Mathematics and computation

Discrete time crystals could boost quantum simulations

06 Nov 2020
Time melting
Melting time: Kae Nemoto looked at the melting of discrete time crystals. (Courtesy: iStock/William Potter)

Researchers in Japan have developed a new mathematical technique to explore the characteristics of time crystals. The team, led by Kae Nemoto at the National Institute of Informatics in Tokyo, used a combination of graph theory and statistical mechanics to show how the exotic quantum materials evolve over time. Their work opens new routes to practical applications for time crystals, including simulations of complex quantum networks.

Time crystals are an exotic newcomer to physics, and researchers have much to learn about their unusual properties. First proposed in 2012, and finally observed experimentally in 2017, time crystals evolve continually as structures that repeat regularly in time. This is analogous to normal crystals, which have structures that repeat regularly in space. A normal crystal breaks translational symmetry in space because it is not the same everywhere in the crystal (some locations have atoms, while locations are empty space).  Similarly, time crystals break translational symmetry in time, with the structure changing as a function of time.

When time crystals were first proposed there was a fair amount of debate about whether they could exist in nature. More recently, theory and experiment have shown that some non-equilibrium quantum systems driven by a periodic external force can become “discrete time crystals” (DTCs).

Interconnected groups of nodes

Nemoto’s team further explored DTCs using graph theory – which can model a wide variety of complex discrete systems as mathematical structures containing interconnected groups of nodes. In this case, the nodes represented the different states of a DTC. By mapping out asymmetrical links between states, the researchers could reliably predict how the system evolves over time in various situations.

When a DTC is driven too hard, the system can “melt” – causing it to stop oscillating and lose its time crystal order. To explore this process further, Nemoto and colleagues combined graph theory with statistical mechanics to model how a DTC’s graph structure evolved over time, until melting completely. This gave the team a far more complete insight into the nature of the crystals than ever achieved previously. Where useful applications of the materials have remained speculative until now, the results revealed how a DTC’s characteristics can be exploited to simulate intricately connected systems.
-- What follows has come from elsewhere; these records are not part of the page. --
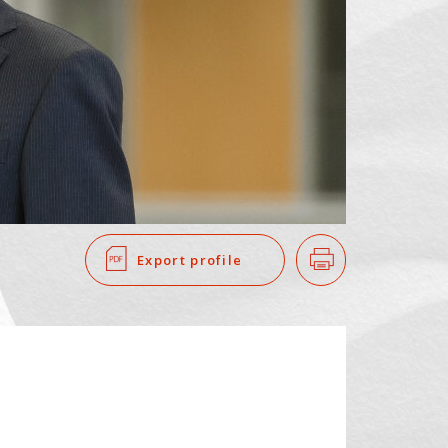
SEARCH
​ ​
Export profile
Print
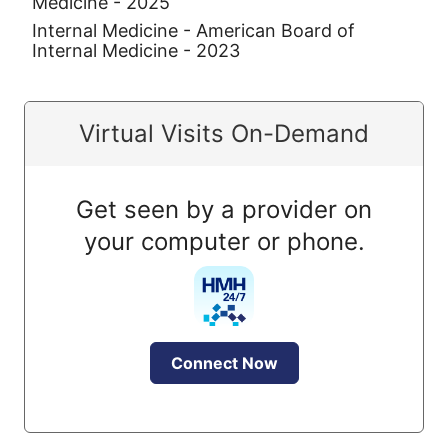
Medicine - 2025
Internal Medicine - American Board of
Internal Medicine - 2023
Virtual Visits On-Demand
Get seen by a provider on
your computer or phone.
Connect Now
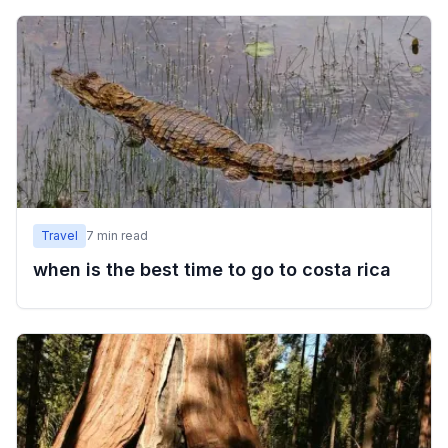
Travel
7
min read
when is the best time to go to costa rica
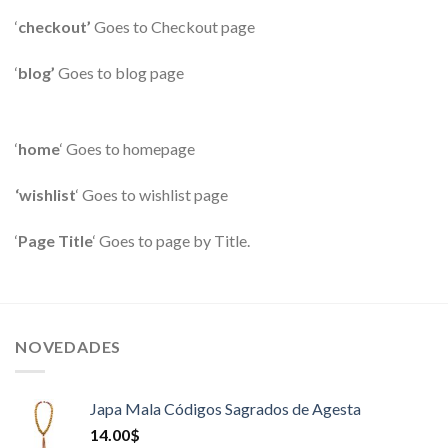
‘
checkout’
Goes to Checkout page
‘
blog’
Goes to blog page
‘
home
‘ Goes to homepage
‘wishlist
‘ Goes to wishlist page
‘
Page Title
‘ Goes to page by Title.
NOVEDADES
Japa Mala Códigos Sagrados de Agesta
14.00
$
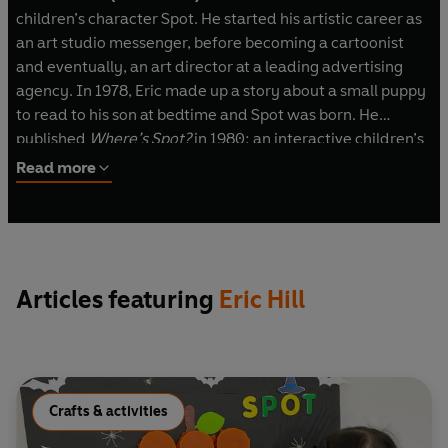
children’s character Spot. He started his artistic career as
an art studio messenger, before becoming a cartoonist
and eventually, an art director at a leading advertising
agency. In 1978, Eric made up a story about a small puppy
to read to his son at bedtime and Spot was born. He
published
Where
’
s Spot?
in 1980: an interactive children’s
book with a pioneering lift-the-flap format combined with
Read more
a simple story and charming, quirky illustrations. Its
immediate success convinced him to become a full-time
author, and Spot books have been enjoyed by children
around the world ever since – as well as audio books,
animation, toys and games.
Articles featuring
Eric Hill
Crafts & activities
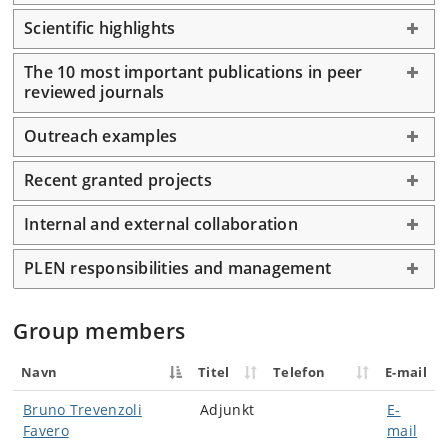
Scientific highlights
The 10 most important publications in peer
reviewed journals
Outreach examples
Recent granted projects
Internal and external collaboration
PLEN responsibilities and management
Group members
Navn
Titel
Telefon
E-mail
Bruno Trevenzoli
Adjunkt
E-
Favero
mail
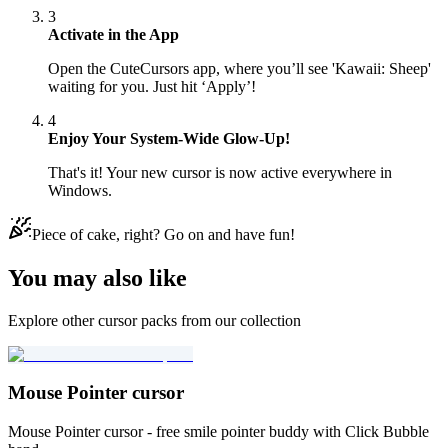
3
Activate in the App
Open the CuteCursors app, where you’ll see 'Kawaii: Sheep'
waiting for you. Just hit ‘Apply’!
4
Enjoy Your System-Wide Glow-Up!
That's it! Your new cursor is now active everywhere in
Windows.
Piece of cake, right? Go on and have fun!
You may also like
Explore other cursor packs from our collection
Mouse Pointer cursor
Mouse Pointer cursor - free smile pointer buddy with Click Bubble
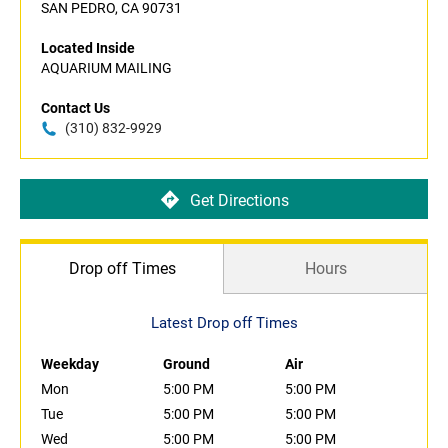
SAN PEDRO, CA 90731
Located Inside
AQUARIUM MAILING
Contact Us
(310) 832-9929
Get Directions
Drop off Times
Hours
Latest Drop off Times
Weekday
Ground
Air
Mon
5:00 PM
5:00 PM
Tue
5:00 PM
5:00 PM
Wed
5:00 PM
5:00 PM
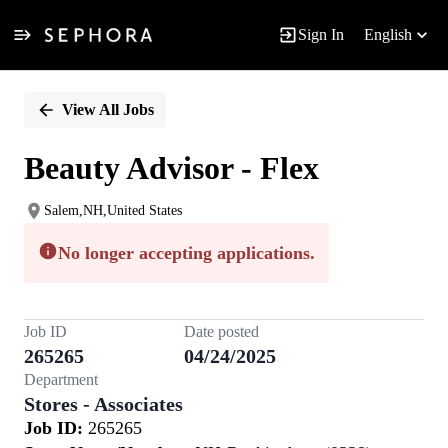
Sign In
English
Single
Position
View All Jobs
Beauty Advisor - Flex
Salem,NH,United States
No longer accepting applications.
Job ID
Date posted
265265
04/24/2025
Department
Stores - Associates
Job ID:
265265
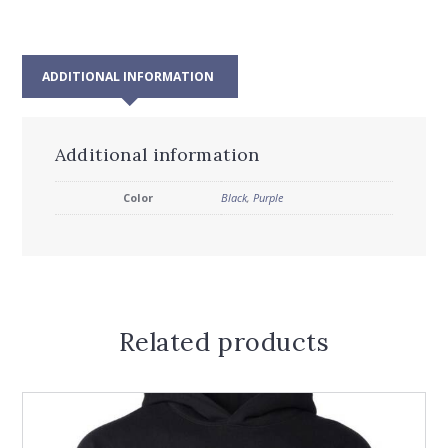
ADDITIONAL INFORMATION
Additional information
Color
Black
,
Purple
Related products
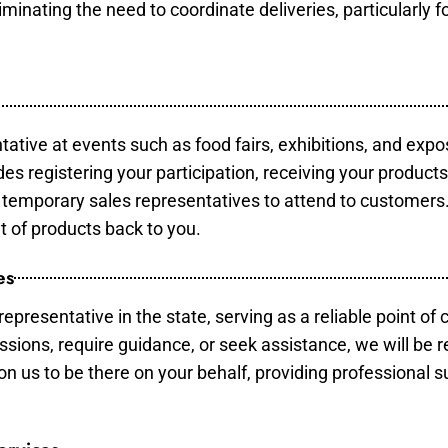
minating the need to coordinate deliveries, particularly fo
tative at events such as food fairs, exhibitions, and expo
des registering your participation, receiving your product
temporary sales representatives to attend to customers. 
t of products back to you.
es
epresentative in the state, serving as a reliable point of 
ssions, require guidance, or seek assistance, we will be r
us to be there on your behalf, providing professional su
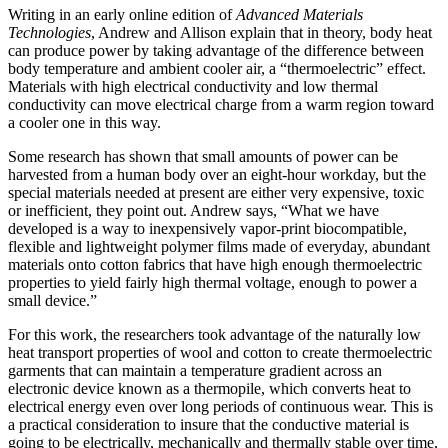
Writing in
an early online edition of
Advanced Materials
Technologies
, Andrew and Allison
explain that
in theo
ry, body heat
can produce
power by taking advantage o
f the
difference
between
body
temperature
and ambient cooler air, a “
thermoelectric
”
effect
.
Materials with high electrical conductivity and low thermal
conductivity can move electrical charge
from a warm region toward
a
cool
er one
in this way.
Some research h
as shown that small amounts of power can be
harvested from a human body over an eight-hour workday, but the
special materials needed
at present
are either very
expensive, toxic
or inefficient, the
y
point out.
Andrew says, “Wh
at we have
developed
is a way to
inexpensively
vapor-print biocompatible,
flexible and lightweight polymer films made of everyday, abundant
materials onto
cotton
fabrics that
have high enough thermoelectric
properties to yield fairly high thermal voltage, enough to power a
sma
ll device
.”
For
this work
, the researchers took
advantage of the naturally
low
heat transport properties of wool and cotton to create thermoelectric
garments that can maintain a
temperature gradient across an
electronic devi
ce
known as a thermopile, which
convert
s heat to
electrical energy even o
ver l
ong periods of continuous wear. This is
a
practical consideration to insure that the conductive material is
going to be electrically, mechanically and thermally stable over time,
Using their newly developed toolset to translate DTCs into the language of graph theory, Nemoto’s team showed how the materials can be used to simulate networks the size of the global Internet, using just several quantum bits. They also showed that DTCs could be exploited to achieve quantum simulations of quantum many-body systems, whose dynamics are notoriously difficult to model. Through further improvements, the researchers’ techniques could become suitable for applications including advanced machine learning algorithms, the analysis of natural ecosystems and simulations of neural structures in the brain.

The study is described in Science Advances.